YOUR GOAL:
Print the lines from the start of the stored records through the line containing "family: Halictidae", with both ends included and each line unchanged.

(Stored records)
▼

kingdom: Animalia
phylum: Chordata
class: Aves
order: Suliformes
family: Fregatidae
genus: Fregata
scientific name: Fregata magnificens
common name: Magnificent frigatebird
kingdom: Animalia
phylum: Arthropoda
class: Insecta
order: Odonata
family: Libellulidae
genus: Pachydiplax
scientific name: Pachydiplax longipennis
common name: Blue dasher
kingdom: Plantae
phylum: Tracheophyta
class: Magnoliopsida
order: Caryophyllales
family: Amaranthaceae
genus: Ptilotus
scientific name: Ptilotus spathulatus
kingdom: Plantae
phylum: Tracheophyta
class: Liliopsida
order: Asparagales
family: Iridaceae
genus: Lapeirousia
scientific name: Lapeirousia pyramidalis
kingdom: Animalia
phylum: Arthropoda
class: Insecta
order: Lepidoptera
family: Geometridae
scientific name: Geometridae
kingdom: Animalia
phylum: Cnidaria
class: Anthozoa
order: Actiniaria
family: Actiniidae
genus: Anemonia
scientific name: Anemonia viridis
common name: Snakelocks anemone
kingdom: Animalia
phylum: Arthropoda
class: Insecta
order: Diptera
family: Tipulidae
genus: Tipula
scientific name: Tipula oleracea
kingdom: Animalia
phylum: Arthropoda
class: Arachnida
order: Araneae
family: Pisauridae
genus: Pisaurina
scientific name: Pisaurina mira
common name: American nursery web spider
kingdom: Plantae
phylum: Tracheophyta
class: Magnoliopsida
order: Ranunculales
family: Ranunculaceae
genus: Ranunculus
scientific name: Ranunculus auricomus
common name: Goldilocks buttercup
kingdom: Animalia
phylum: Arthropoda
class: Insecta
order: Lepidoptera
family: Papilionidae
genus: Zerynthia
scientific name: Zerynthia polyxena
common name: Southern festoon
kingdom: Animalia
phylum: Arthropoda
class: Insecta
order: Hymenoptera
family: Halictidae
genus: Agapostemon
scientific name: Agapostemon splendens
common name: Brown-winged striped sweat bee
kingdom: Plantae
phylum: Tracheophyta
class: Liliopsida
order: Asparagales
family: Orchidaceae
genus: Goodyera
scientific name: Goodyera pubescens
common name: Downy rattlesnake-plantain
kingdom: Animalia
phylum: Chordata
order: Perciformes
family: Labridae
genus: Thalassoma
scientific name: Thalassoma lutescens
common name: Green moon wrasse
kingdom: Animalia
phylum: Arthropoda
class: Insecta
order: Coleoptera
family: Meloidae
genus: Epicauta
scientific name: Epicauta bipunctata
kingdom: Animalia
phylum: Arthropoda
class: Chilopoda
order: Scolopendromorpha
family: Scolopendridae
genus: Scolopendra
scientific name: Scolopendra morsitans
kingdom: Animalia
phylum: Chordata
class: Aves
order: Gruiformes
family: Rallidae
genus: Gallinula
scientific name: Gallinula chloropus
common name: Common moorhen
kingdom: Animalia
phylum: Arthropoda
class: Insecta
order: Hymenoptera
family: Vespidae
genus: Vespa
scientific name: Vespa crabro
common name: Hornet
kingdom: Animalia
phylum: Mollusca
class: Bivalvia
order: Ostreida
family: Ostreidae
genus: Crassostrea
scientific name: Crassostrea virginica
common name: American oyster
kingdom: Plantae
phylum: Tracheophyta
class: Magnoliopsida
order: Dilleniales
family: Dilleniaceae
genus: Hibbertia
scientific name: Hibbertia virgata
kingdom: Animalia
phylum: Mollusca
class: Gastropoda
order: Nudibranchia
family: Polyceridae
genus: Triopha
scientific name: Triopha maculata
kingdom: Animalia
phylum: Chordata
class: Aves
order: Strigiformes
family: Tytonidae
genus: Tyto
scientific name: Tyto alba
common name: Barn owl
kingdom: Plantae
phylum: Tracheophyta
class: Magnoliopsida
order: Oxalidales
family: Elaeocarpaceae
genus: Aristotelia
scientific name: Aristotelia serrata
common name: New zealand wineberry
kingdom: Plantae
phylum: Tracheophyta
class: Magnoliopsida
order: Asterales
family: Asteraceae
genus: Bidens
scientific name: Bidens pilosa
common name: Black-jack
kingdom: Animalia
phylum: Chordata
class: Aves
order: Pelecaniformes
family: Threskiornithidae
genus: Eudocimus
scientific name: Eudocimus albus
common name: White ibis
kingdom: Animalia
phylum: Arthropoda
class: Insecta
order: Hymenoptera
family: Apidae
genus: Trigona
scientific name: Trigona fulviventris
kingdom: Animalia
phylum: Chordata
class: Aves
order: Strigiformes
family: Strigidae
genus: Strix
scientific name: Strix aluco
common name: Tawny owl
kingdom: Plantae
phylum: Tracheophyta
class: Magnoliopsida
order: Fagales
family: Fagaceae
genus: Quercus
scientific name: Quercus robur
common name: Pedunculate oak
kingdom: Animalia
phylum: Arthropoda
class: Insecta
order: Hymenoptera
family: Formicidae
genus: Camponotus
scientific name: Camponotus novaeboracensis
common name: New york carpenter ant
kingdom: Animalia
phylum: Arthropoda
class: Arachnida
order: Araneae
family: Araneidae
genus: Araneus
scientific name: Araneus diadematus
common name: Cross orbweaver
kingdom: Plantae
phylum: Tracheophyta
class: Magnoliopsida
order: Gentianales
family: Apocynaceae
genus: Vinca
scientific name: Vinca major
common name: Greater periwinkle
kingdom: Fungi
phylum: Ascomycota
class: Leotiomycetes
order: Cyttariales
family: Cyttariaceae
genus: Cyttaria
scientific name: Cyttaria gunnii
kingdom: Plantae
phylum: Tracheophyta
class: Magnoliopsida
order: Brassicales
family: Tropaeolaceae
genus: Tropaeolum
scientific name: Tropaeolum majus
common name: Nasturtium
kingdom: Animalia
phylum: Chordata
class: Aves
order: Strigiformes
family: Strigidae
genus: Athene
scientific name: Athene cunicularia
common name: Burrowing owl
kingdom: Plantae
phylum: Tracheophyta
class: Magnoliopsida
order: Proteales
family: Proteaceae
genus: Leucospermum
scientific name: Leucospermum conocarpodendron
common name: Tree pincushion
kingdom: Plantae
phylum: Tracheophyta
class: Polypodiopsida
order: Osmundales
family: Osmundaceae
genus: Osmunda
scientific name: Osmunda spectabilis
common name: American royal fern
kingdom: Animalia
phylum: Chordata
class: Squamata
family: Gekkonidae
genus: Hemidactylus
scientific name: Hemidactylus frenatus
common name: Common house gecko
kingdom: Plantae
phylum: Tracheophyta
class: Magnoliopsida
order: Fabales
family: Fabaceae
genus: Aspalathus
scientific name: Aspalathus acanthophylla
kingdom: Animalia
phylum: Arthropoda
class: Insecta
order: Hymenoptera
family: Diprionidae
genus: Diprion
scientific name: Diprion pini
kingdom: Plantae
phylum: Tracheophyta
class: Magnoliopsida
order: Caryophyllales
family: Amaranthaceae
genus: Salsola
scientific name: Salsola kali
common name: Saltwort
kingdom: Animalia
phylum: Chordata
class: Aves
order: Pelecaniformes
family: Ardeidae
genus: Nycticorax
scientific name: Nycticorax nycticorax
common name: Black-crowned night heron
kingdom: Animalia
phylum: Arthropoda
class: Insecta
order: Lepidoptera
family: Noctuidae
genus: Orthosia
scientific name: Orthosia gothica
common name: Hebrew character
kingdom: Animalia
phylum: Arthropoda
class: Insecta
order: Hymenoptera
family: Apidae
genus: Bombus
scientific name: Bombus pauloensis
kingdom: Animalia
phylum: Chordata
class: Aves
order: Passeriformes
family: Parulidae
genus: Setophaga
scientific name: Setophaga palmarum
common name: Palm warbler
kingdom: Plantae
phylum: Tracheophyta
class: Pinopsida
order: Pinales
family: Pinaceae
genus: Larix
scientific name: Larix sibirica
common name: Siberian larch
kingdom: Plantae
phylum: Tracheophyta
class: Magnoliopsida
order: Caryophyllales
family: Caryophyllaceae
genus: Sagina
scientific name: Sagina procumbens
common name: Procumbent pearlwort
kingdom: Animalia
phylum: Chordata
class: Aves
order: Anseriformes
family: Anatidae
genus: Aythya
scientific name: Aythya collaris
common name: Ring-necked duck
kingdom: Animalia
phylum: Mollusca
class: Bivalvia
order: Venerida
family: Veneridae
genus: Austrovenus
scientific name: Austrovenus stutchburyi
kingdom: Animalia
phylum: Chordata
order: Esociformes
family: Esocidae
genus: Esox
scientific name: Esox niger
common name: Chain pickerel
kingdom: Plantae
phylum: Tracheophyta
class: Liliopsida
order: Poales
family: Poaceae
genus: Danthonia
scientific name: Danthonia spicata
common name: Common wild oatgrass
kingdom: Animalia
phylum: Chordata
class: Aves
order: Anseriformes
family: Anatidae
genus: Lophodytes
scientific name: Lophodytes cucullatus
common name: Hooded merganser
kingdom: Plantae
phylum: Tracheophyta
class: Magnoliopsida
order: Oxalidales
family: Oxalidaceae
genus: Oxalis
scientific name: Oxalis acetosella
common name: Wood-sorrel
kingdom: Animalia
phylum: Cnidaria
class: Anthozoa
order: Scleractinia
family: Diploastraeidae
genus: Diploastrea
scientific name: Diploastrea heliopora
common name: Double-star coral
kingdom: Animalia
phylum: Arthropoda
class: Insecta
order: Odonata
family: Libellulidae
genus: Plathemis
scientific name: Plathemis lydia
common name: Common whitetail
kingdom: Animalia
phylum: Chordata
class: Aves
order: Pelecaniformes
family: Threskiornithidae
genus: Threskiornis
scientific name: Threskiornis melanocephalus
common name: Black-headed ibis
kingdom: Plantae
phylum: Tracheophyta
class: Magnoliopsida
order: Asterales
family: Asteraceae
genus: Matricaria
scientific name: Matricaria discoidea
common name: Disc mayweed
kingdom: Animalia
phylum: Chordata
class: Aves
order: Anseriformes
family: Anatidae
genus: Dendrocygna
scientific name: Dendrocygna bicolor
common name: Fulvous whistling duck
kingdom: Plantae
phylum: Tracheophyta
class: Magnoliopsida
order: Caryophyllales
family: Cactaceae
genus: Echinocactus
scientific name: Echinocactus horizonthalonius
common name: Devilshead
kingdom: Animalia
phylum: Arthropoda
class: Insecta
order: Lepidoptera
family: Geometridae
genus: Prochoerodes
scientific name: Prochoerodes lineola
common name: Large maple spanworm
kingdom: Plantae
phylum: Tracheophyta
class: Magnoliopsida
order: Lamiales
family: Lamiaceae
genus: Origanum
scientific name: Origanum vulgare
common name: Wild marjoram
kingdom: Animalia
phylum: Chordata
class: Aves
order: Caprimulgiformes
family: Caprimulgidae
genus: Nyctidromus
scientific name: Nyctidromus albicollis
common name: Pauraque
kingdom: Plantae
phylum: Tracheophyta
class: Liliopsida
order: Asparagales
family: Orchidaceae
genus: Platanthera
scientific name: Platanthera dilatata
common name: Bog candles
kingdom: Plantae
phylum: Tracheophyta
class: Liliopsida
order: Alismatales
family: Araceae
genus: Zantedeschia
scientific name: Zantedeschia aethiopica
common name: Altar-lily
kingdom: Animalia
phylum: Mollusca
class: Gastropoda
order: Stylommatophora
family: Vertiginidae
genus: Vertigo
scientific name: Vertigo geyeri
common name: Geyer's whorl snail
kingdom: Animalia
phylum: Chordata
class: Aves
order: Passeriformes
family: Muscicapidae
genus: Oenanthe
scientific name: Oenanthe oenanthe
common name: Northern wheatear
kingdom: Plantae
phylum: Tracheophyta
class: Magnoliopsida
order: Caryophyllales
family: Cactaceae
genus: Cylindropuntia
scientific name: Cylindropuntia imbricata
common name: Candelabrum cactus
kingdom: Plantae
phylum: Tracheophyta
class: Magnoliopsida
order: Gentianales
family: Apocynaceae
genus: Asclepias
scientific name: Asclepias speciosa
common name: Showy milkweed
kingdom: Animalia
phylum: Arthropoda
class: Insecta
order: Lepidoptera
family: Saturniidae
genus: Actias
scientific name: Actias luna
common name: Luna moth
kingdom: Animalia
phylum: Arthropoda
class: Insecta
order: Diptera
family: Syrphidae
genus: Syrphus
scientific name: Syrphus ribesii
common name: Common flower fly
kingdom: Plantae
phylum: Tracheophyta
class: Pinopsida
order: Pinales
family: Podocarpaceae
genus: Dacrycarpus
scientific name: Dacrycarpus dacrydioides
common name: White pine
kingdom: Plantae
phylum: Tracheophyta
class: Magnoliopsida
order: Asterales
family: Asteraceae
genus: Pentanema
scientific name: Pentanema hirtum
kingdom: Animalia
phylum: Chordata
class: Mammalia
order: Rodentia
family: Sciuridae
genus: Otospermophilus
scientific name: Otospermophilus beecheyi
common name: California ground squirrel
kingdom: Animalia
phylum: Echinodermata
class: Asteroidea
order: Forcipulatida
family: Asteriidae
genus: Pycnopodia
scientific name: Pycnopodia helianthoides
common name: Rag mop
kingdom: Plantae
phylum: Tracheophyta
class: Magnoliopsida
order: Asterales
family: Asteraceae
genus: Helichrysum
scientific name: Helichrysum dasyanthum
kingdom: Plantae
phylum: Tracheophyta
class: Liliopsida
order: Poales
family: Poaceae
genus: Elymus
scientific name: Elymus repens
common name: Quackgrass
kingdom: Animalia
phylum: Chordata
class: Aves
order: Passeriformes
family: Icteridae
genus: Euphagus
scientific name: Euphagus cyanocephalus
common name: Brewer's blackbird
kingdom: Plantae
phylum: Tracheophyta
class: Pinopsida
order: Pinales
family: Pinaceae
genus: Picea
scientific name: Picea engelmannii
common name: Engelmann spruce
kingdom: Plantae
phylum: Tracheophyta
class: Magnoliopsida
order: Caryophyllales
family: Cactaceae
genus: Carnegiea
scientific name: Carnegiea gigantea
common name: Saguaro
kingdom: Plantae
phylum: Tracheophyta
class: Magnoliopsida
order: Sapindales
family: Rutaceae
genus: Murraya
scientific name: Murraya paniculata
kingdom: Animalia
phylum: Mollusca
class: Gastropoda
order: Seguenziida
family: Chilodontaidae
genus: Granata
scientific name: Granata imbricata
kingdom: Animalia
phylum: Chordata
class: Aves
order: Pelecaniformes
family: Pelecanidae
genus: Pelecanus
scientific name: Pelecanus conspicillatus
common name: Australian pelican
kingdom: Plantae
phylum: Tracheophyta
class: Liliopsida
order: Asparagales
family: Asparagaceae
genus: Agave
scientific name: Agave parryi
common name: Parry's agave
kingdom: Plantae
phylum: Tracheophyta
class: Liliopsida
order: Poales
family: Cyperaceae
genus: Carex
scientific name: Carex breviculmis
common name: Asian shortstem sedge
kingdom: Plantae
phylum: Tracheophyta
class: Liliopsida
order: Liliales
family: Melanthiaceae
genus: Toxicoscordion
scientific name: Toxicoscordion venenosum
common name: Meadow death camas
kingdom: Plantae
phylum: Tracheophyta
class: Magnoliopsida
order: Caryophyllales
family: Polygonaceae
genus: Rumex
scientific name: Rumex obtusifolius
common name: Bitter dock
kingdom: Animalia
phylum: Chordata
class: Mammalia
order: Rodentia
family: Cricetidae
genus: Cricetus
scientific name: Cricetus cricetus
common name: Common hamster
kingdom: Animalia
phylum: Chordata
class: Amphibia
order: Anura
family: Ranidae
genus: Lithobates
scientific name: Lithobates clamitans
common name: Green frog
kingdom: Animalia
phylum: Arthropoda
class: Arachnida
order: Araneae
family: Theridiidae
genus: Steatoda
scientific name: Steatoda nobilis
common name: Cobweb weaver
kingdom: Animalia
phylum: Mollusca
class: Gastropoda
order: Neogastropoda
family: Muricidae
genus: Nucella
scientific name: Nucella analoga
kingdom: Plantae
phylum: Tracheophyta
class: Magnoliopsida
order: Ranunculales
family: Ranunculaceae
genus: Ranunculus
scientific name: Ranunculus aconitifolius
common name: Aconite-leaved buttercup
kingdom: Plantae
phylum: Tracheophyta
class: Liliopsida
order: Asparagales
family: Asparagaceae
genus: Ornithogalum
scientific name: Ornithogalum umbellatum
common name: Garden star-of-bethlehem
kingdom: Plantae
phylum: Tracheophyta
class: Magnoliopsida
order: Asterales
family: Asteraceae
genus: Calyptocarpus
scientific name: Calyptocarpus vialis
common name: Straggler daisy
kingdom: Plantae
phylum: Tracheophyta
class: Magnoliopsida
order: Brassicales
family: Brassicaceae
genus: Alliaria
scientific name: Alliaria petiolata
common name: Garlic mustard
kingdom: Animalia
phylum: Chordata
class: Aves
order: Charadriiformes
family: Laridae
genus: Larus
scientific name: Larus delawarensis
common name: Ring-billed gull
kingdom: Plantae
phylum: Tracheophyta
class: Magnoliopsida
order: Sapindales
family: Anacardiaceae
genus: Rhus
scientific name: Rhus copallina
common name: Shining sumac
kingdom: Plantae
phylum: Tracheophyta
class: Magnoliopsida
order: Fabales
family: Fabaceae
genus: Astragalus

▲

WRITTEN ANSWER:
kingdom: Animalia
phylum: Chordata
class: Aves
order: Suliformes
family: Fregatidae
genus: Fregata
scientific name: Fregata magnificens
common name: Magnificent frigatebird
kingdom: Animalia
phylum: Arthropoda
class: Insecta
order: Odonata
family: Libellulidae
genus: Pachydiplax
scientific name: Pachydiplax longipennis
common name: Blue dasher
kingdom: Plantae
phylum: Tracheophyta
class: Magnoliopsida
order: Caryophyllales
family: Amaranthaceae
genus: Ptilotus
scientific name: Ptilotus spathulatus
kingdom: Plantae
phylum: Tracheophyta
class: Liliopsida
order: Asparagales
family: Iridaceae
genus: Lapeirousia
scientific name: Lapeirousia pyramidalis
kingdom: Animalia
phylum: Arthropoda
class: Insecta
order: Lepidoptera
family: Geometridae
scientific name: Geometridae
kingdom: Animalia
phylum: Cnidaria
class: Anthozoa
order: Actiniaria
family: Actiniidae
genus: Anemonia
scientific name: Anemonia viridis
common name: Snakelocks anemone
kingdom: Animalia
phylum: Arthropoda
class: Insecta
order: Diptera
family: Tipulidae
genus: Tipula
scientific name: Tipula oleracea
kingdom: Animalia
phylum: Arthropoda
class: Arachnida
order: Araneae
family: Pisauridae
genus: Pisaurina
scientific name: Pisaurina mira
common name: American nursery web spider
kingdom: Plantae
phylum: Tracheophyta
class: Magnoliopsida
order: Ranunculales
family: Ranunculaceae
genus: Ranunculus
scientific name: Ranunculus auricomus
common name: Goldilocks buttercup
kingdom: Animalia
phylum: Arthropoda
class: Insecta
order: Lepidoptera
family: Papilionidae
genus: Zerynthia
scientific name: Zerynthia polyxena
common name: Southern festoon
kingdom: Animalia
phylum: Arthropoda
class: Insecta
order: Hymenoptera
family: Halictidae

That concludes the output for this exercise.